= Brano =
+ + + +

L’articolo di Avvenire fa infine notare che “sullo sfondo di tutto questo, c’è il rischio che la corsa al riarmo faccia ridurre il flusso di denaro, già scarso, che i Paesi ricchi destinano alla cooperazione internazionale e che hanno promesso a quelli poveri per aiutarli a superare sia le criticità create da cinque secoli di colonialismo sia quelle dovute al dissesto climatico e ambientale”.

Turchia in Africa: diplomazia, commercio e armi

La Turchia cerca uno spazio diplomatico e commerciale in Africa”, scrive The Economist in un’analisi ripresa e tradotta da Internazionale.

“La Somalia è un esempio chiaro della più generale spinta di Erdoğan in Africa, nella sua ricerca di mercati, risorse e influenza diplomatica. Solo vent’anni fa Ankara era poco interessata all’Africa a sud del Sahara. Guardava invece a ovest e sognava di entrare nell’Unione europea. Ma a mano a mano che le relazioni con l’occidente si sono raffreddate, la Turchia si è girata verso sud. Il punto di svolta è stato il 2011, quando Erdoğan, affiancato da imprenditori turchi, funzionari umanitari e associazioni di beneficenza musulmane, ha visitato la Somalia, allora in preda alla siccità e alla guerra civile. La sua visita ha segnato l’inizio non solo del coinvolgimento della Turchia nel Corno d’Africa, ma di legami più profondi in tutto il continente”.

+ + + +

= Elenco del dataset =
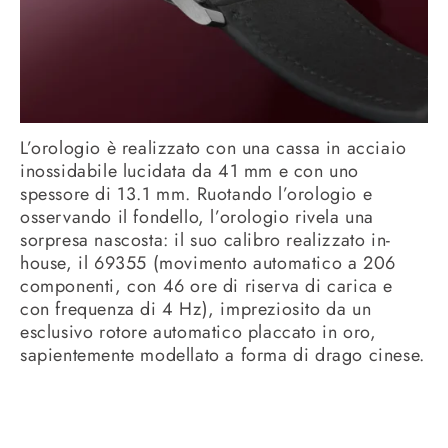
L’orologio è realizzato con una cassa in acciaio
inossidabile lucidata da 41 mm e con uno
spessore di 13.1 mm. Ruotando l’orologio e
osservando il fondello, l’orologio rivela una
sorpresa nascosta: il suo calibro realizzato in-
house, il 69355 (movimento automatico a 206
componenti, con 46 ore di riserva di carica e
con frequenza di 4 Hz), impreziosito da un
esclusivo rotore automatico placcato in oro,
sapientemente modellato a forma di drago cinese.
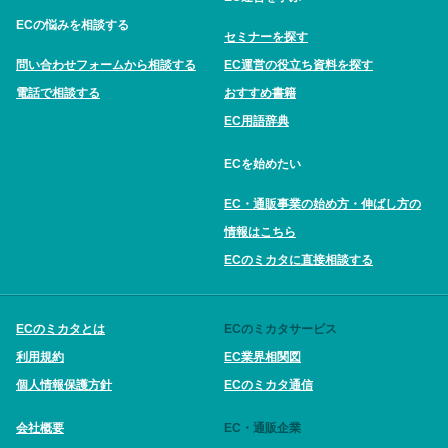
ECの悩みを相談する
セミナーを探す
問い合わせフォームから相談する
EC運営の役立ち資料を探す
電話で相談する
おすすめ書籍
EC用語辞典
ECを始めたい
EC・通販事業の始め方・伸ばし方の
情報はこちら
ECのミカタに直接相談する
ECのミカタとは
ECのミカタサービス
利用規約
EC業界相関図
個人情報保護方針
ECのミカタ通信
会社概要
EC・通販企業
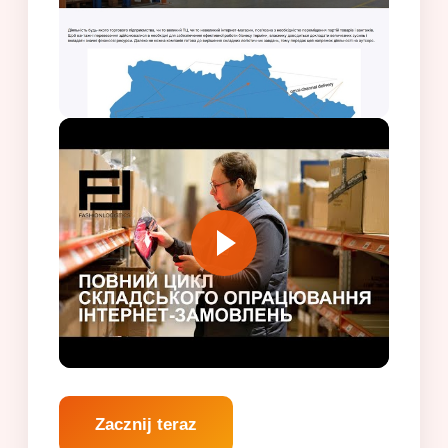
Zacznij teraz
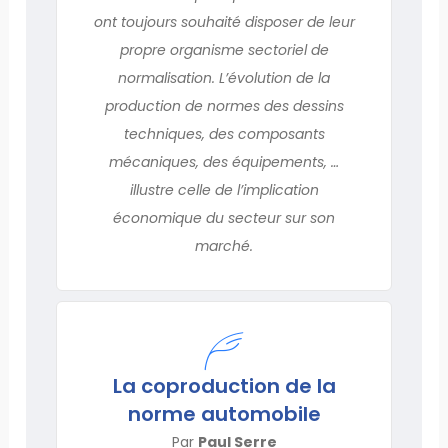
ont toujours souhaité disposer de leur
propre organisme sectoriel de
normalisation. L’évolution de la
production de normes des dessins
techniques, des composants
mécaniques, des équipements, …
illustre celle de l’implication
économique du secteur sur son
marché.
La coproduction de la
norme automobile
Par
Paul Serre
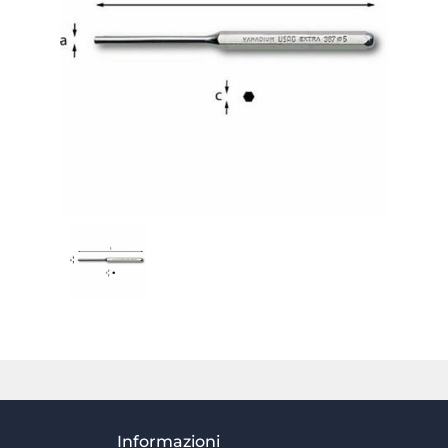
Informazioni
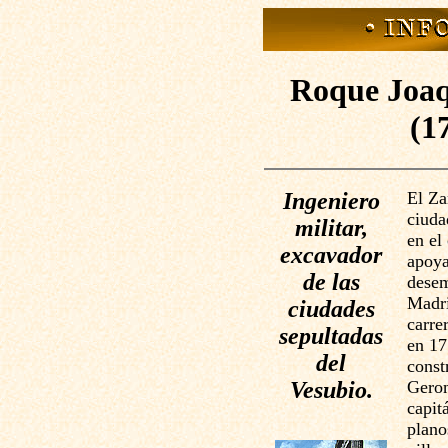
Roque Joaq
(1
Ingeniero
El Za
ciuda
militar,
en el
excavador
apoya
de las
desem
Madri
ciudades
carre
sepultadas
en 17
del
const
Vesubio.
Geron
capit
plano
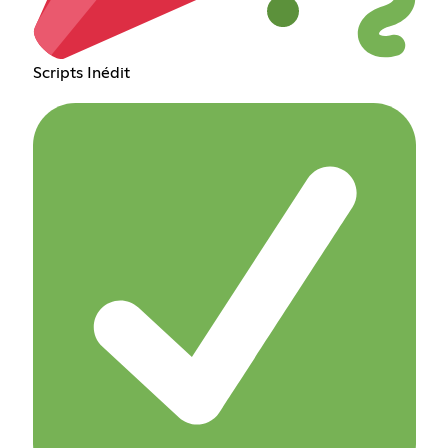
Scripts Inédit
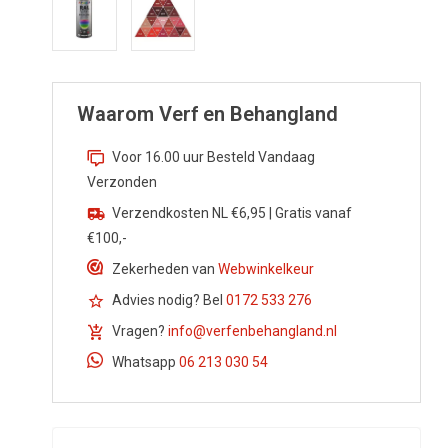
Waarom Verf en Behangland
Voor 16.00 uur Besteld Vandaag
Verzonden
Verzendkosten NL €6,95 | Gratis vanaf
€100,-
Zekerheden van
Webwinkelkeur
Advies nodig? Bel
0172 533 276
Vragen?
info@verfenbehangland.nl
Whatsapp
06 213 030 54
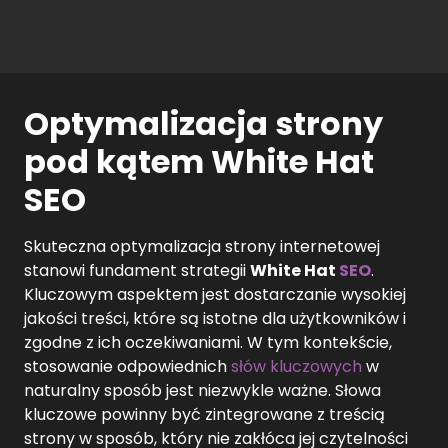
Optymalizacja strony
pod kątem White Hat
SEO
Skuteczna optymalizacja strony internetowej
stanowi fundament strategii
White Hat
SEO
.
Kluczowym aspektem jest dostarczanie wysokiej
jakości treści, które są istotne dla użytkowników i
zgodne z ich oczekiwaniami. W tym kontekście,
stosowanie odpowiednich
słów kluczowych
w
naturalny sposób jest niezwykle ważne. Słowa
kluczowe powinny być zintegrowane z treścią
strony w sposób, który nie zakłóca jej czytelności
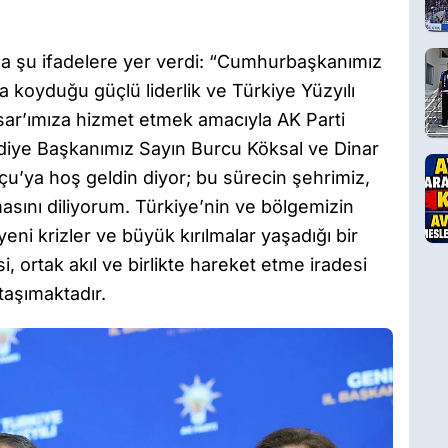
da şu ifadelere yer verdi: “Cumhurbaşkanımız
 koyduğu güçlü liderlik ve Türkiye Yüzyılı
ar’ımıza hizmet etmek amacıyla AK Parti
ediye Başkanımız Sayın Burcu Köksal ve Dinar
u’ya hoş geldin diyor; bu sürecin şehrimiz,
masını diliyorum. Türkiye’nin ve bölgemizin
ni krizler ve büyük kırılmalar yaşadığı bir
 ortak akıl ve birlikte hareket etme iradesi
aşımaktadır.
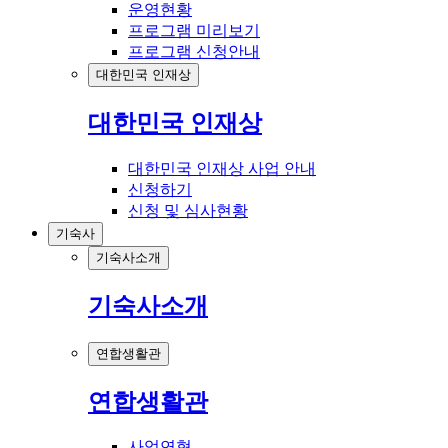
운영현황
프로그램 미리보기
프로그램 신청안내
대한민국 인재상
대한민국 인재상
대한민국 인재상 사업 안내
신청하기
신청 및 심사현황
기숙사
기숙사소개
기숙사소개
연합생활관
연합생활관
사업연혁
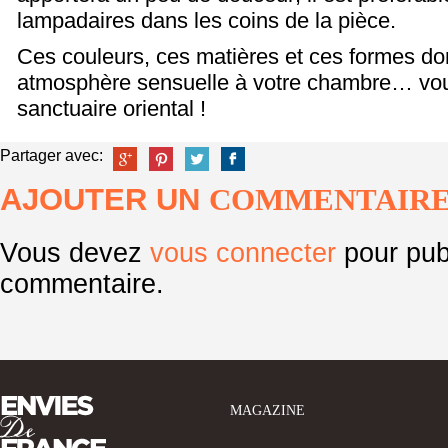
lampadaires dans les coins de la pièce.
Ces couleurs, ces matières et ces formes d
atmosphère sensuelle à votre chambre… vou
sanctuaire oriental !
Partager avec:
AJOUTER UN
COMMENTAIR
Vous devez
vous connecter
pour pub
commentaire.
MAGAZINE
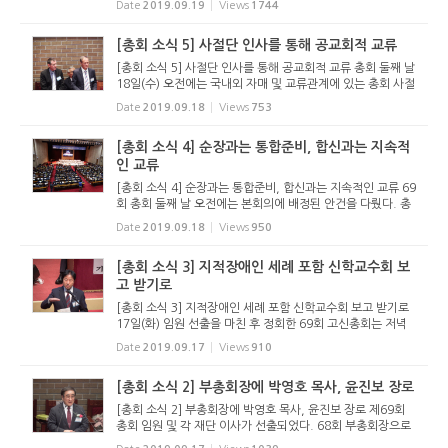
Date
2019.09.19
Views
1744
제안설명에서 “지금 현재 국가와 사회의 많은 부분이 비성경적
인...
[총회 소식 5] 사절단 인사를 통해 공교회적 교류
[총회 소식 5] 사절단 인사를 통해 공교회적 교류 총회 둘째 날
18일(수) 오전에는 국내외 자매 및 교류관계에 있는 총회 사절
단과 국내 교계 연합기관과 기관장 인사 시간이 있었다. 이를
Date
2019.09.18
Views
753
통해 고신총회가 개 교단의 총회가 아니라 공교회적 회의임을
경험하...
[총회 소식 4] 순장과는 통합준비, 합신과는 지속적
인 교류
[총회 소식 4] 순장과는 통합준비, 합신과는 지속적인 교류 69
회 총회 둘째 날 오전에는 본회의에 배정된 안건을 다뤘다. 총
회 임원회가 발의한 ‘순장 총회와의 교류추진위원회’를 ‘순장
Date
2019.09.18
Views
950
총회와의 통합준비위원회’로 명칭 변경 청원 ...
[총회 소식 3] 지적장애인 세례 포함 신학교수회 보
고 받기로
[총회 소식 3] 지적장애인 세례 포함 신학교수회 보고 받기로
17일(화) 임원 선출을 마친 후 정회한 69회 고신총회는 저녁
7시에 속회하여 유안건을 다뤘다. 유안건은 68회 총회가 상비
Date
2019.09.17
Views
910
부 및 고려신학대학원 교수회에 맡긴 안건들이다. 미래정책연
구위원회가 ...
[총회 소식 2] 부총회장에 박영호 목사, 윤진보 장로
[총회 소식 2] 부총회장에 박영호 목사, 윤진보 장로 제69회
총회 임원 및 각 재단 이사가 선출되었다. 68회 부총회장으로
섬긴 신수인 목사가 69회 총회장에 선출되었으며, 임원 선거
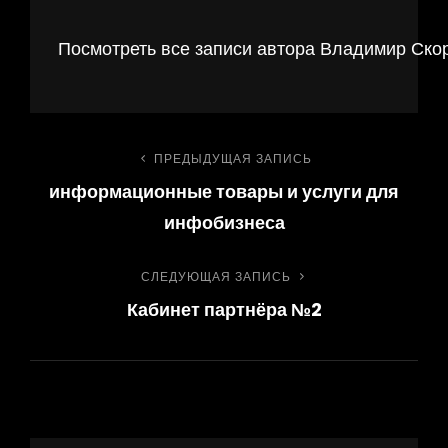
Посмотреть все записи автора Владимир Ско
Навигация
ПРЕДЫДУЩАЯ ЗАПИСЬ
Предыдущая
информационные товары и услуги для
запись
по
инфобизнеса
записям
СЛЕДУЮЩАЯ ЗАПИСЬ
Следующая
Кабинет партнёра №2
запись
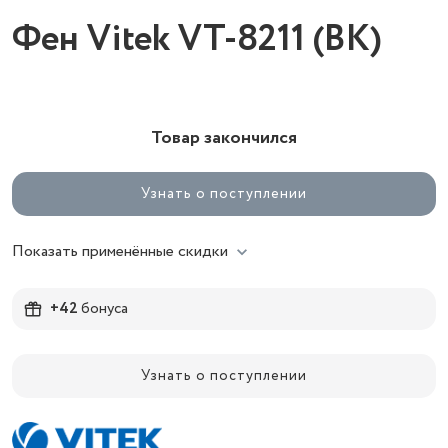
Фен Vitek VT-8211 (BK)
Товар закончился
Узнать о поступлении
Показать применённые скидки
+42
бонуса
Узнать о поступлении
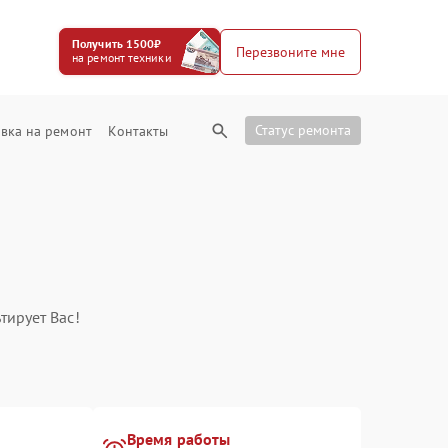
Получить 1500₽
Перезвоните мне
на ремонт техники
Статус ремонта
вка на ремонт
Контакты
тирует Вас!
Время работы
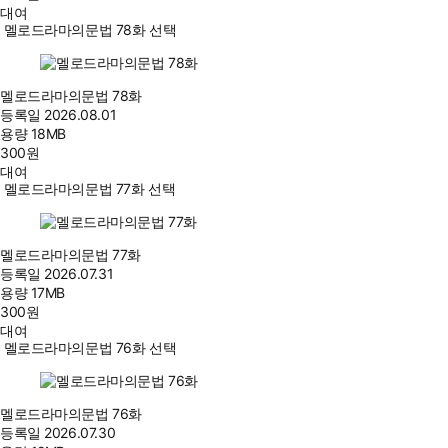
대여
멜로드라마의문법 78화 선택
멜로드라마의문법 78화
등록일
2026.08.01
용량
18MB
300
원
대여
멜로드라마의문법 77화 선택
멜로드라마의문법 77화
등록일
2026.07.31
용량
17MB
300
원
대여
멜로드라마의문법 76화 선택
멜로드라마의문법 76화
등록일
2026.07.30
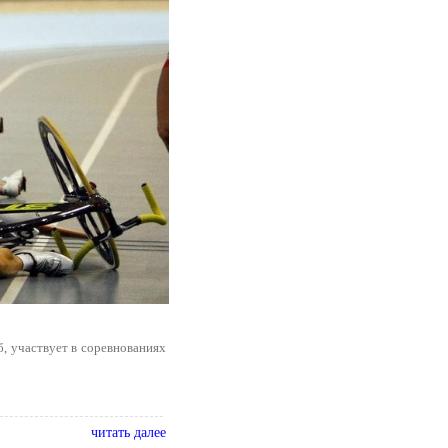
, участвует в соревнованиях
читать далее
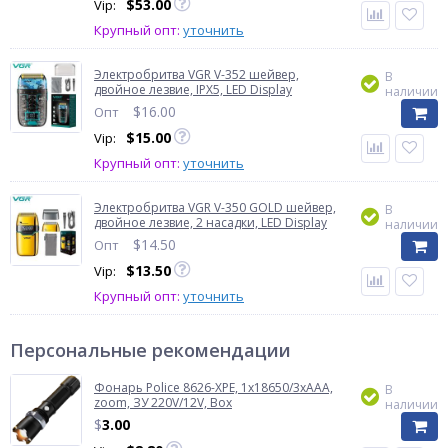
$
53.00
Vip:
Крупный опт:
уточнить
Электробритва VGR V-352 шейвер,
В
двойное лезвие, IPX5, LED Display
наличии
$
16.00
Опт
$
15.00
Vip:
Крупный опт:
уточнить
Электробритва VGR V-350 GOLD шейвер,
В
двойное лезвие, 2 насадки, LED Display
наличии
$
14.50
Опт
$
13.50
Vip:
Крупный опт:
уточнить
Персональные рекомендации
Фонарь Police 8626-XPE, 1х18650/3xAAA,
В
zoom, ЗУ 220V/12V, Box
наличии
$
3.00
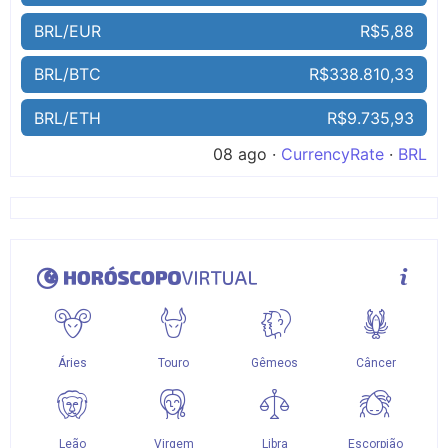
BRL/EUR
R$5,88
BRL/BTC
R$338.810,33
BRL/ETH
R$9.735,93
08 ago ·
CurrencyRate
·
BRL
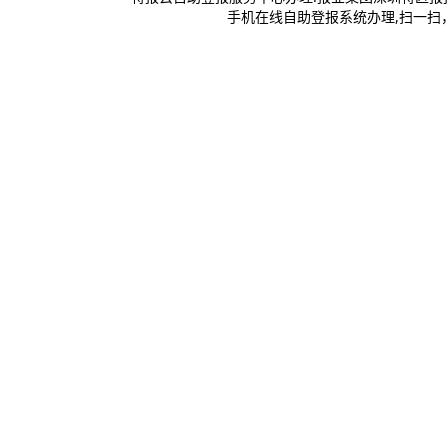
手机在线自助登报系统办理,扫一扫，登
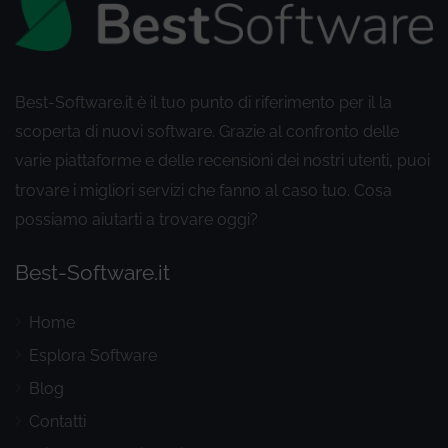
Best-Software.it è il tuo punto di riferimento per il la
scoperta di nuovi software. Grazie al confronto delle
varie piattaforme e delle recensioni dei nostri utenti
puoi
,
trovare i migliori servizi che fanno al caso tuo. Cosa
possiamo aiutarti a trovare oggi?
Best-Software.it
Home
Esplora Software
Blog
Contatti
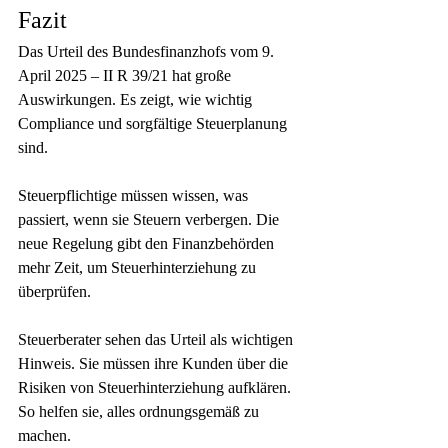
Fazit
Das Urteil des Bundesfinanzhofs vom 9. 
April 2025 – II R 39/21 hat große 
Auswirkungen. Es zeigt, wie wichtig 
Compliance und sorgfältige Steuerplanung 
sind.
Steuerpflichtige müssen wissen, was 
passiert, wenn sie Steuern verbergen. Die 
neue Regelung gibt den Finanzbehörden 
mehr Zeit, um Steuerhinterziehung zu 
überprüfen.
Steuerberater sehen das Urteil als wichtigen 
Hinweis. Sie müssen ihre Kunden über die 
Risiken von Steuerhinterziehung aufklären. 
So helfen sie, alles ordnungsgemäß zu 
machen.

+ + + +

= Compito da svolgere =
Restituisci, parola per parola, la parte del brano che comincia con "Turchia in Africa: diplomazia, commercio" e prosegue fino a "tradotta da Internazionale.". L'elenco non serve per svolgere i compiti.

= Risposta al compito =
Turchia in Africa: diplomazia, commercio e armi

La Turchia cerca uno spazio diplomatico e commerciale in Africa”, scrive The Economist in un’analisi ripresa e tradotta da Internazionale.